Het is ook nooit slim om Erdogan te onderschatten. Het afgelopen jaar heeft Ankara gezanten naar regionale hoofdsteden gestuurd om de betrekkingen met zijn voormalige vijanden te normaliseren. Turkije en Israël maakten onlangs bekend dat ze stappen zetten om een einde te maken aan meer dan een decennium van turbulente betrekkingen. In februari reisde Erdogan naar Abu Dhabi voor een ontmoeting met kroonprins Mohamed bin Zayed al-Nahyan van de Verenigde Arabische Emiraten, ondanks het feit dat die beschouwd wordt als een sponsor van de mislukte poging tot staatsgreep in Turkije van 2016 om Erdogan ten val te brengen. In maart droeg de Turkse aanklager die onderzoek deed naar de moord op Jamal Khashoggi de zaak over naar Saoedi-Arabië, waardoor het onderzoek effectief onder de mat werd geveegd. Het stond Erdogan toe een bezoek te brengen aan Riyad en kroonprins Mohammed bin Salman. Ankara heeft ook delegaties naar Egypte gestuurd om de schade te herstellen die is veroorzaakt door de Turkse steun aan de Moslimbroederschap.

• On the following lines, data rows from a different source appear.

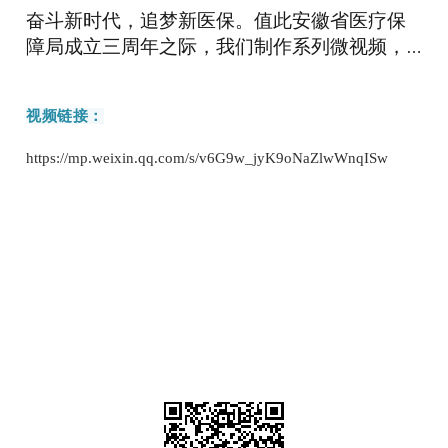
奋斗新时代，追梦新医保。值此安徽省医疗保
障局成立三周年之际，我们制作系列微视频，
展播三年来安徽医保工作取得的丰硕成果，今
天请看第一期：因为有医保，所以有依靠。
视频链接：
https://mp.weixin.qq.com/s/v6G9w_jyK9oNaZlwWnqISw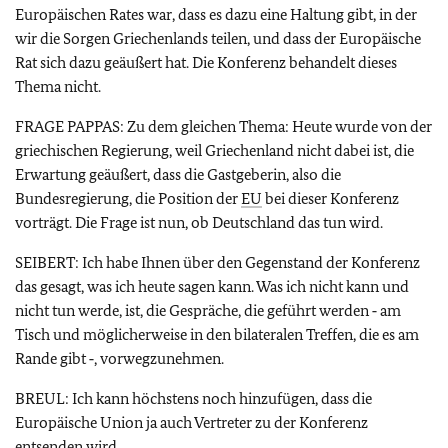
Europäischen Rates war, dass es dazu eine Haltung gibt, in der
wir die Sorgen Griechenlands teilen, und dass der Europäische
Rat sich dazu geäußert hat. Die Konferenz behandelt dieses
Thema nicht.
FRAGE PAPPAS: Zu dem gleichen Thema: Heute wurde von der
griechischen Regierung, weil Griechenland nicht dabei ist, die
Erwartung geäußert, dass die Gastgeberin, also die
Bundesregierung, die Position der
EU
bei dieser Konferenz
vorträgt. Die Frage ist nun, ob Deutschland das tun wird.
SEIBERT: Ich habe Ihnen über den Gegenstand der Konferenz
das gesagt, was ich heute sagen kann. Was ich nicht kann und
nicht tun werde, ist, die Gespräche, die geführt werden ‑ am
Tisch und möglicherweise in den bilateralen Treffen, die es am
Rande gibt ‑, vorwegzunehmen.
BREUL: Ich kann höchstens noch hinzufügen, dass die
Europäische Union ja auch Vertreter zu der Konferenz
entsenden wird.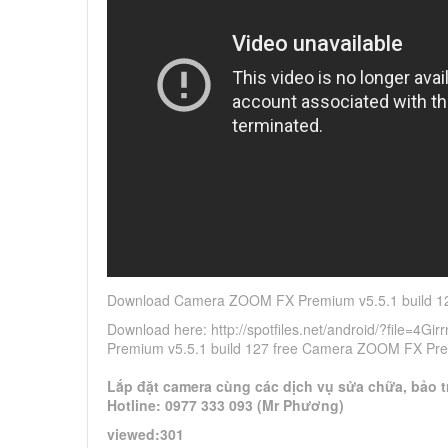
Download Camera ZOOM FX Premium v5.5.1 build 12
Download here: http://spotfiles.net/android/?file
Premium v5.5.1 build 127 free Camera ZOOM FX Pre
Lắp đặt camera cùng các dịch vụ sửa chữa, bảo tr
Hotline: 0977 333 093 (Mr Phương)
viewed:301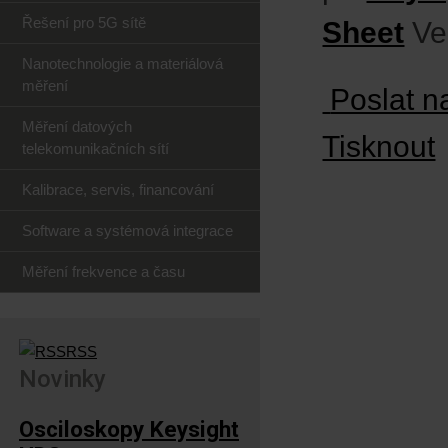
Řešení pro 5G sítě
Sheet
Ve
Nanotechnologie a materiálová
měření
Poslat n
Měření datových
Tisknout
telekomunikačních sítí
Kalibrace, servis, financování
Software a systémová integrace
Měření frekvence a času
RSS
Novinky
Osciloskopy Keysight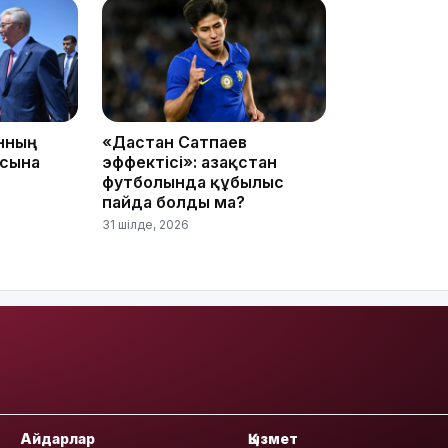
09:36
анның
«Дастан Сатпаев
асына
эффектісі»: Қазақстан
футболында құбылыс
пайда болды ма?
08:36
31 шілде, 2026
23:40
Айдарлар
Қызмет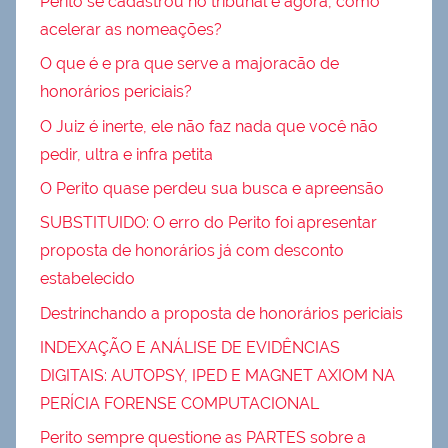
Perito se cadastrou no tribunal e agora, como
acelerar as nomeações?
O que é e pra que serve a majoracão de
honorários periciais?
O Juiz é inerte, ele não faz nada que você não
pedir, ultra e infra petita
O Perito quase perdeu sua busca e apreensão
SUBSTITUIDO: O erro do Perito foi apresentar
proposta de honorários já com desconto
estabelecido
Destrinchando a proposta de honorários periciais
INDEXAÇÃO E ANÁLISE DE EVIDÊNCIAS
DIGITAIS: AUTOPSY, IPED E MAGNET AXIOM NA
PERÍCIA FORENSE COMPUTACIONAL
Perito sempre questione as PARTES sobre a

Zelfs Assad opvrijen om oppositie wind uit de zeilen te nemen

Wat heeft dat te maken met de verkiezingen zal je denken? Erdogan hoopt dat vriendschap sluiten met voormalige vijanden, in het bijzonder de rijke Golfstaten, hem het broodnodige geld zal opleveren dat hem in staat zal stellen door te gaan tot aan de verkiezingen – en de dreiging van faillissement door een betalingsbalanscrisis af te weren.

En die strategie van Erdogan begint wel degelijk financieel vruchten af ​​te werpen. De centrale bankreserves van Turkije zijn sinds het begin van het jaar met meer dan 17 miljard dollar gestegen. Dat geld komt grotendeels uit Rusland en de Golf.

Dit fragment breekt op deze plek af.